In 1957, she guest-starred on the ABC program "The Guy Mitchell Show." In 1966, she switched to London Records, scoring a later hit with "The Wheel of Hurt."
As her popularity faded, Ms. Whiting relaxed into a cabaret career, performing at Freddy's Supper Club, Arci's Place, The Oak Room and Michael's Pub. "Ms. Whiting has always been a blunt, no-frills interpreter who remains fiercely loyal to the songwriter's intentions," wrote Stephen Holden in a New York Times review. "With that bluntness softened, she allows a pensive vulnerability to peek through."
She received a burst of renewed attention when she starred in the Johnny Mercer revue Dream in 1997. The show did not last long, but Ms. Whiting received admiring notices. "Dream leans most heavily on the veteran pop singer Margaret Whiting to provide an emotional context for Mercer's work," wrote Peter Marks in the Times. "Her father, Richard, was one of Mercer's songwriting partners, and she introduced some of the lyric writer's best-known songs, like 'That Old Black Magic.' As a result, you do mist a bit at her first appearance, an old pro sitting at a table with a glass of Scotch and singing that sublime bar-closer, 'One for My Baby.' Ms. Whiting is authentic, and each time she enters, the show becomes significant. Her throaty vocals have the texture of real life." "Margaret Whiting was the heart and soul of the Broadway production of Dream," Susan L. Schulman, the general press rep for the show, told Playbill.com on Jan. 11. "She adored Johnny Mercer who had helped shape her early career and was, by that time, the head of the Johnny Mercer Foundation. The first day of rehearsal she shared wonderful personal stories about Mercer with the cast. She was the consummate professional during that troubled production and led by example. She was one of the easiest stars I've ever worked with, happy to perform with John Pizzarelli wherever and whenever I asked. She loved being part of the Broadway community after so many years as a solo performer. And she stopped the show every night with her rendition of 'My Shining Hour.' I thought she was terrific on stage and off."

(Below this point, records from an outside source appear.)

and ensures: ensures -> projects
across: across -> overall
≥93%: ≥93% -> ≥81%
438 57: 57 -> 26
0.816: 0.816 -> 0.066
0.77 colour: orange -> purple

The singer was much-married. She wed producer Hubbel Robinson Jr. in 1948; pianist Lou Busch in 1951; John Richard Moore, a founder of Panavision, in 1958. Her most sensational marriage, however, came late in life when she met and married the much-younger, gay porn stay Jack Wrangler in 1994. The union proved her longest. Wrangler reportedly protested, "But I'm gay!," to which Whiting reportedly replied, "Only around the edges, dear." He went on to produce and direct many of her cabaret shows. They stayed together until his death in 2009.